Failure to Maintain Fall Interventions Results in Resident Injury
Penalty
Summary
A deficiency occurred when staff failed to ensure that fall risk and safety interventions were in place for a resident with a known history of falls from bed. The resident had severe cognitive impairment, required extensive assistance from two staff for bed mobility, and was identified as being at high risk for falls due to multiple medical conditions, including a cerebrovascular accident with left-sided hemiplegia, muscle contractures, and confusion. The resident's care plan included specific interventions such as keeping the bed in the lowest position and ensuring a fall mat was in place. On the day of the incident, a CNA left the resident's room to retrieve personal care supplies, leaving the bed in a high position and the fall mat leaned against the wall instead of being properly placed. During this time, the resident rolled out of bed and sustained a fall, resulting in a nondisplaced intertrochanteric fracture of the left femur. The resident was found on the floor by her bed, complained of hip pain, and was subsequently hospitalized for surgical repair of the fracture.
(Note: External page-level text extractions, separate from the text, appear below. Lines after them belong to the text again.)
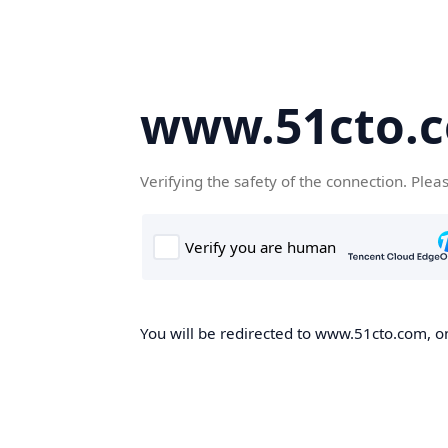
www.51cto.
Verifying the safety of the connection. Plea
You will be redirected to www.51cto.com, on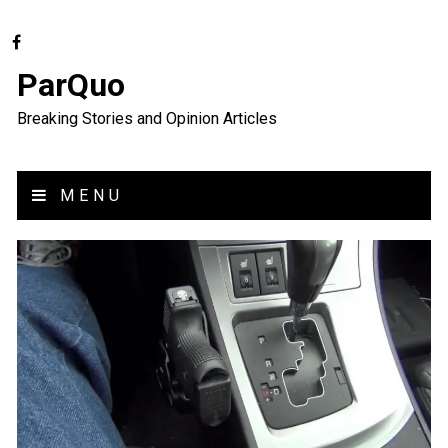
ParQuo
Breaking Stories and Opinion Articles
MENU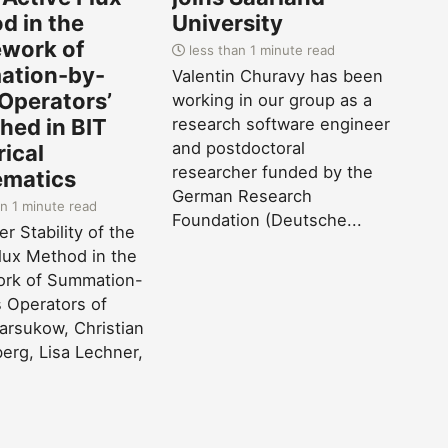
d in the
University
work of
less than 1 minute read
tion-by-
Valentin Churavy has been
 Operators’
working in our group as a
hed in BIT
research software engineer
and postdoctoral
ical
researcher funded by the
matics
German Research
n 1 minute read
Foundation (Deutsche...
r Stability of the
lux Method in the
rk of Summation-
 Operators of
Barsukow, Christian
erg, Lisa Lechner,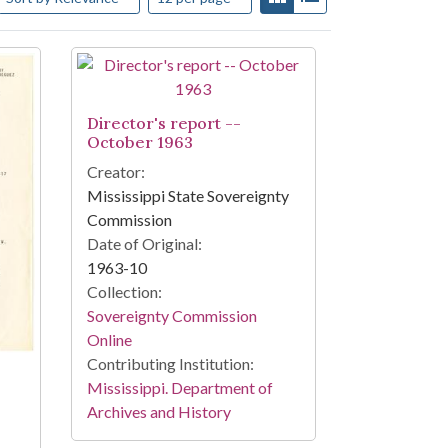
Director's report --
October 1963
Creator:
Mississippi State Sovereignty
Commission
Date of Original:
1963-10
Collection:
Sovereignty Commission
Online
Contributing Institution:
Mississippi. Department of
Archives and History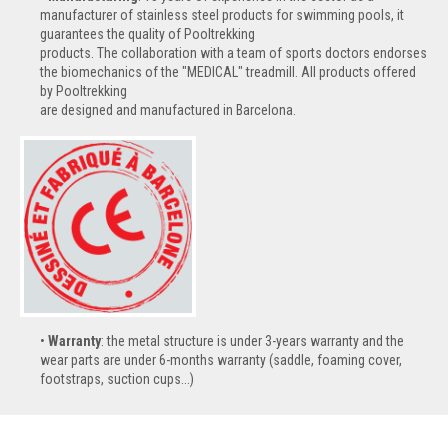
manufacturer of stainless steel products for swimming pools, it
guarantees the quality of Pooltrekking
products. The collaboration with a team of sports doctors endorses
the biomechanics of the "MEDICAL" treadmill. All products offered
by Pooltrekking
are designed and manufactured in Barcelona.
Warranty
: the metal structure is under 3-years warranty and the
wear parts are under 6-months warranty (saddle, foaming cover,
footstraps, suction cups...)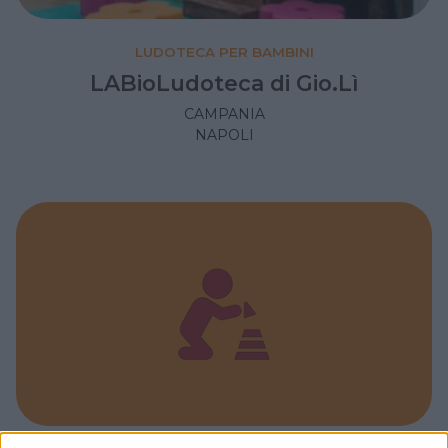
LUDOTECA PER BAMBINI
LABioLudoteca di Gio.Lì
CAMPANIA
NAPOLI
The investigation confirmed that the required fall interventions were not in place at the time of the fall. Prior to this incident, the resident had a documented history of falls, including a recent fall from bed without injury. The care plan and fall risk assessments had identified the need for consistent implementation of fall prevention measures. However, staff failed to follow these interventions, directly leading to the resident's injury. Interviews with staff confirmed that the fall precautions were not maintained when the CNA left the room, and the incident was immediately reported to management.